### Zu erledigende Aufgabe
Ändern Sie im Text über die Börsenkrise den Abschnitt von „Donnerstag, 24. Jänner“ bis einschließlich „in Luft aufgelöst.“, indem Sie „Schwarzer Montag“ durch „Blauer Montag“ ersetzen.

### Zitierter Textauszug
- - -

Donnerstag, 24. Jänner 2008

Kommen Sie sicher durch die Geld-Krise:
So trotzen Sie ganz einfach der Rezession

  • Börsen-Crash: Die Kurse befinden sich im freien Fall
  • Preis-Schock: Warum die Lebenskosten explodieren

Der 21. Jänner 2008 wird als “Schwarzer Montag” in die Geschichte eingehen. Nackte Panik ließ die Börsen rund um den Globus brutal abstürzen. Seit Jahresbeginn wurden durch den Börsencrash 6.282 Milliarden Euro an Wert vernichtet. Alleine an der Wiener Börse haben sich 24,6 Milliarden Euro in Luft aufgelöst.

Hätte die US-Notenbank FED am Dienstag nicht die Notbremse gezogen und den Leitzins dramatisch gesenkt, wäre es noch schlimmer gekommen.

- - -

### Dateneinträge
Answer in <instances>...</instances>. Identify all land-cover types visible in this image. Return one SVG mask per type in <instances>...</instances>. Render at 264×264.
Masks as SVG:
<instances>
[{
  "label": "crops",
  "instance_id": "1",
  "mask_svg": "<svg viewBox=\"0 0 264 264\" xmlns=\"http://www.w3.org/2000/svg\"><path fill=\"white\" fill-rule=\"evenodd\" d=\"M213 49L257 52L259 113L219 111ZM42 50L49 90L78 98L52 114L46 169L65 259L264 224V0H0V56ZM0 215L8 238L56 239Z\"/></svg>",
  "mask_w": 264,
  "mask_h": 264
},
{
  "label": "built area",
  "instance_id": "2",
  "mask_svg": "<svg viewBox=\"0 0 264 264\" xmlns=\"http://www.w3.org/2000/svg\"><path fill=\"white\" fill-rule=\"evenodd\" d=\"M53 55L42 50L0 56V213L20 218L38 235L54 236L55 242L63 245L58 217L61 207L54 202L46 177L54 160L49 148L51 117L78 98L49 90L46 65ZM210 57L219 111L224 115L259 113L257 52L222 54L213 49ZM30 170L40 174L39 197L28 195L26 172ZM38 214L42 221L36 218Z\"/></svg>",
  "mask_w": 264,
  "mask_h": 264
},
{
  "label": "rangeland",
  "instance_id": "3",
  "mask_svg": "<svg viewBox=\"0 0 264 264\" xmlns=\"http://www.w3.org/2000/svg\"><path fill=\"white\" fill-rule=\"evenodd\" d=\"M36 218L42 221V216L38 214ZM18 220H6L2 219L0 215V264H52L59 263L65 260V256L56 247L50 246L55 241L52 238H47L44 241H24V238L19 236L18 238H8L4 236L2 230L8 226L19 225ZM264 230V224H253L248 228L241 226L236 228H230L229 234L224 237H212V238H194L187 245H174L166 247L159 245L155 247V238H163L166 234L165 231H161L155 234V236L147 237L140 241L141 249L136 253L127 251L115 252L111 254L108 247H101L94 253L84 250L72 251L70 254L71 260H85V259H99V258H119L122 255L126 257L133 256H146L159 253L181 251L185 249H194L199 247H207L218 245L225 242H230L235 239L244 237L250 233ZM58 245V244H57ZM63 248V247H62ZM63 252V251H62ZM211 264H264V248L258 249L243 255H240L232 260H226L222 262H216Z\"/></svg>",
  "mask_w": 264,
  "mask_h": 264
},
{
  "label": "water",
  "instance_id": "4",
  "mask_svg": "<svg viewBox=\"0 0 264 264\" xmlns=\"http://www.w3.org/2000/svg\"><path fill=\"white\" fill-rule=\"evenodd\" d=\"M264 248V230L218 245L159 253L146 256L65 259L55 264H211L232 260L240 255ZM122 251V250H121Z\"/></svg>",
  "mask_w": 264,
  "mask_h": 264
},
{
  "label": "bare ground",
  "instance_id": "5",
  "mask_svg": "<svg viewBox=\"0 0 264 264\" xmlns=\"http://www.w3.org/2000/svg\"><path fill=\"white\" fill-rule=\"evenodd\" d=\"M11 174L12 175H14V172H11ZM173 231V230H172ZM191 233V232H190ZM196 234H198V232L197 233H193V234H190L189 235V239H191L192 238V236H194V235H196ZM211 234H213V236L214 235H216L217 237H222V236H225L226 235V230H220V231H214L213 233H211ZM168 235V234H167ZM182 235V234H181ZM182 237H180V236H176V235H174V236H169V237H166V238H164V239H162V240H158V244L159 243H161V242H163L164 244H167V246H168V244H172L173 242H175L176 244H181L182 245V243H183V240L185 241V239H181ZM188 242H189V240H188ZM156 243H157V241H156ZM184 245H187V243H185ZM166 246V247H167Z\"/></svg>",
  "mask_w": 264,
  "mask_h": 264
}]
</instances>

- - -

### Ergebnis dieser Übung
Donnerstag, 24. Jänner 2008

Kommen Sie sicher durch die Geld-Krise:
So trotzen Sie ganz einfach der Rezession

  • Börsen-Crash: Die Kurse befinden sich im freien Fall
  • Preis-Schock: Warum die Lebenskosten explodieren

Der 21. Jänner 2008 wird als “Blauer Montag” in die Geschichte eingehen. Nackte Panik ließ die Börsen rund um den Globus brutal abstürzen. Seit Jahresbeginn wurden durch den Börsencrash 6.282 Milliarden Euro an Wert vernichtet. Alleine an der Wiener Börse haben sich 24,6 Milliarden Euro in Luft aufgelöst.